There is significant lead time for administrators to prepare for the coming into force of the amendments to the investment rules. However, because of the significance of the changes, it will be important for administrators to begin consideration of the changes as soon as possible in order to allow sufficient time to implement new compliance policies and/or practices.
For example, statements of investment policies and procedures that refer to current rules will need to be updated to ensure that the new requirements are reflected, as will any investment guidelines provided to investment managers. In addition, agreements with investment managers and others may need to be reviewed to ensure that they are fully consistent with the new rules and that compliance responsibilities are appropriately delegated. In addition, both external and internal compliance monitoring systems will need to be updated to reflect the new requirements.
While there is a five year period permitted for the divestment of related party investments that are not permitted under the new rules, administrators may wish to take inventory of such investments as soon as possible so that they can develop the appropriate strategy with respect to divestment on a favourable basis at the appropriate time or restructuring if appropriate.
DC Plans and Disclosure
The amendments to the PBSR also contain certain amendments related to DC pension plans and disclosure on annual statements. These amendments are scheduled to come into force on April 1, 2015, other than amendments related to additional disclosure on annual statements, disclosure to DC plan members regarding investments and statements for retired and former members, which come into force on July 1, 2016.

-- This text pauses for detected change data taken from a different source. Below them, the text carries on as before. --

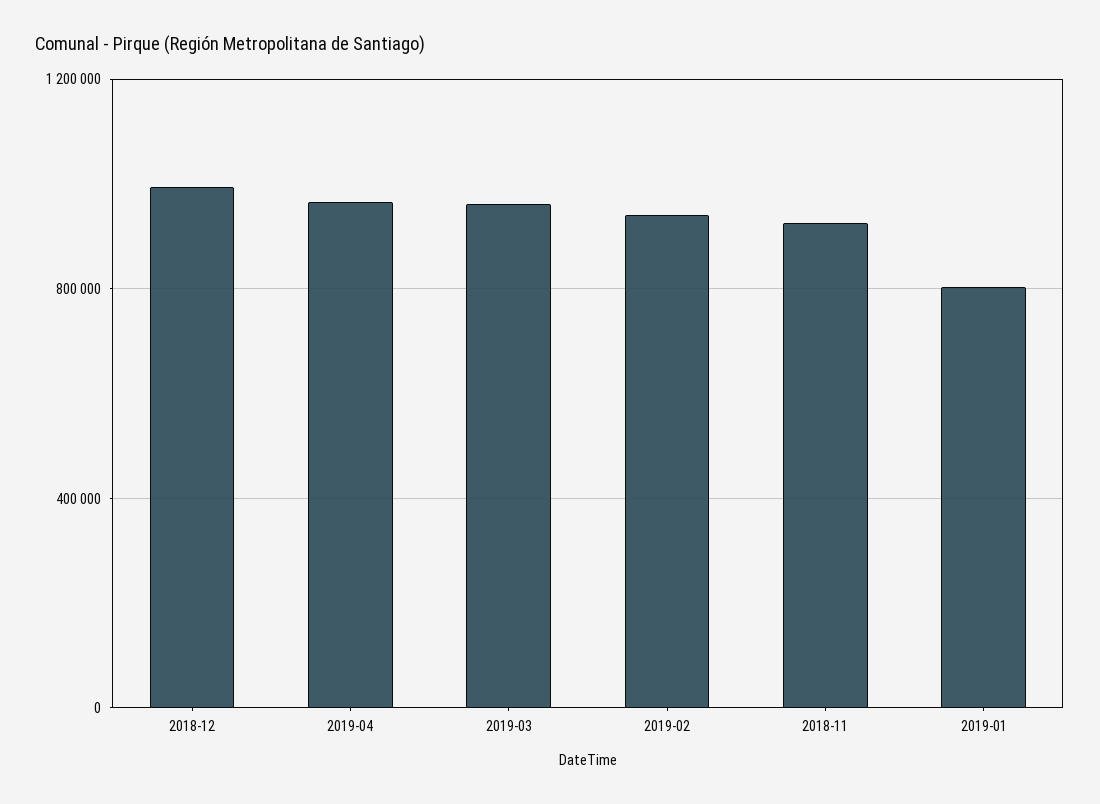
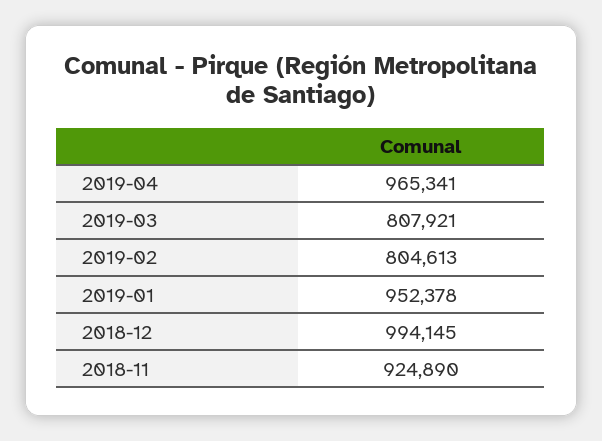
2019-03: 950000 -> 807921
2019-02: 950000 -> 804613
2019-01: 800000 -> 952378

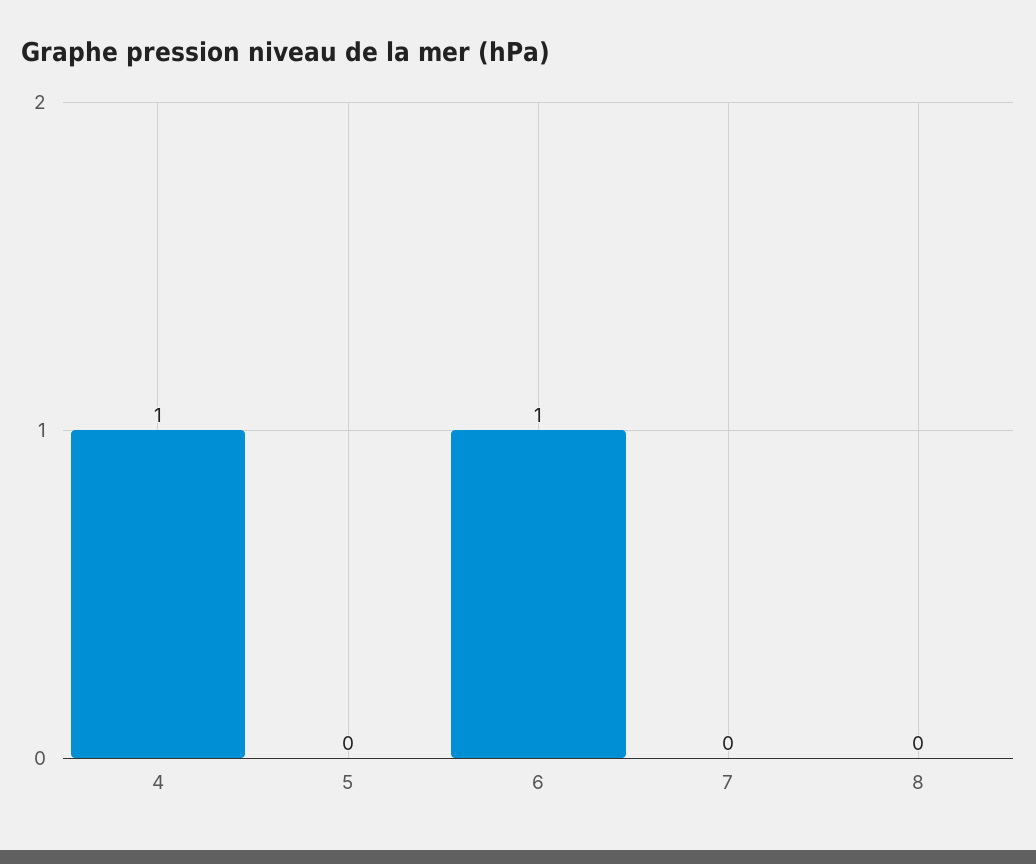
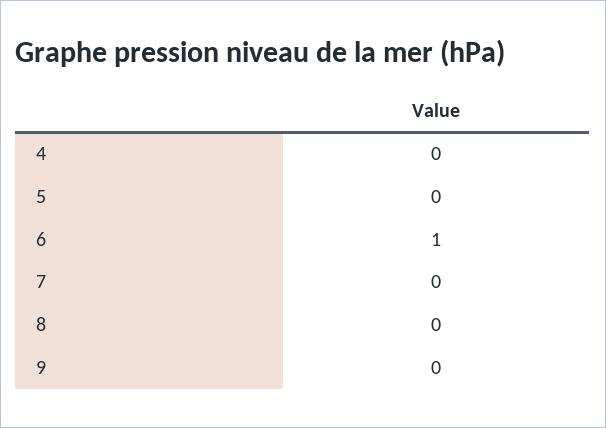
4: 1 -> 0
9: none -> 0

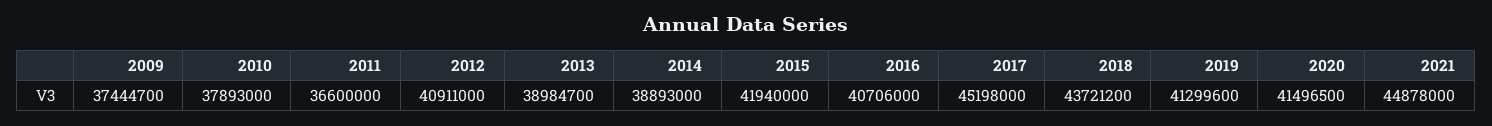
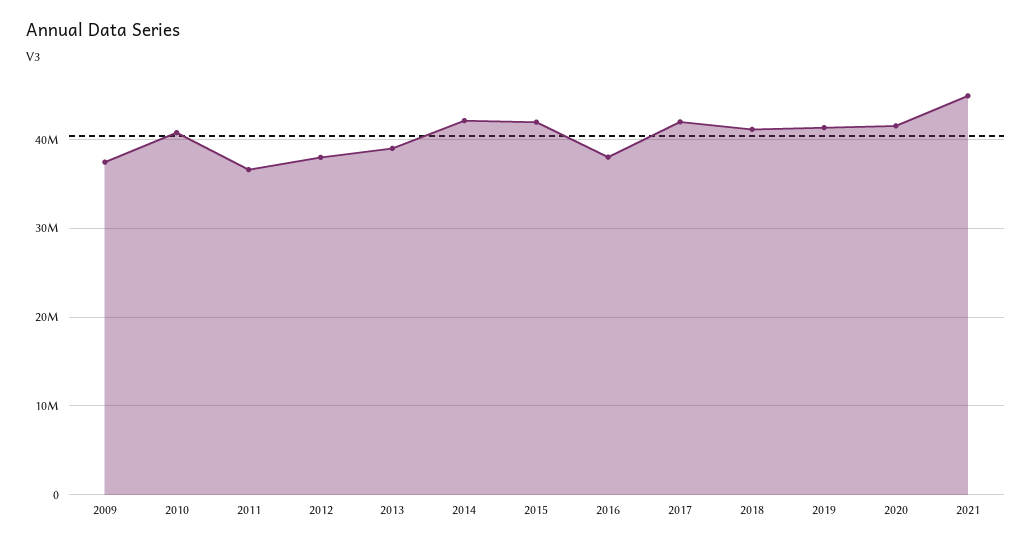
2010: 37893000 -> 41000000
2012: 40911000 -> 38000000
2014: 38893000 -> 42000000
2016: 40706000 -> 38000000
2017: 45198000 -> 42000000
2018: 43721200 -> 41000000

The highlights of the amendments include:
- Variable Benefits: DC plans will be permitted to provide variable benefits, which will allow pensioners to withdraw variable amounts from their pension fund each year.
- Investment Information: Plans that permit members to make pension plan investment decisions (i.e., DC plans where investment is member directed) will have to provide members with specified information annually, including: a detailed description of each investment option, a description of how the person’s funds are currently invested, and any timing requirements that apply to the making of an investment choice. Statements of Investment Policies & Procedures will no longer be required for DC plans where members make investment decisions, since the investment choices will now be subject to their own disclosure requirements.
- Annual Statement Requirements: Member annual statements will now be required to include the plan’s ten largest asset holdings and target asset allocation, and for defined benefit plans, the valuation date and the solvency ratio reported in the most recent actuarial report, the total value of solvency assets and liabilities on the valuation date, and the employer’s total payments made to the plan for the plan year. Plans will have to provide retirees and other former pension plan members with an annual statement (as they currently do for active members). The amendments also include specific requirements for annual statements for negotiated contribution plans and plans with variable benefits.
Administrators of federally regulated pension plans should review the disclosure to members in DC plans to ensure compliance with the amended regulations and to ensure that their annual statement practices meet the new requirements.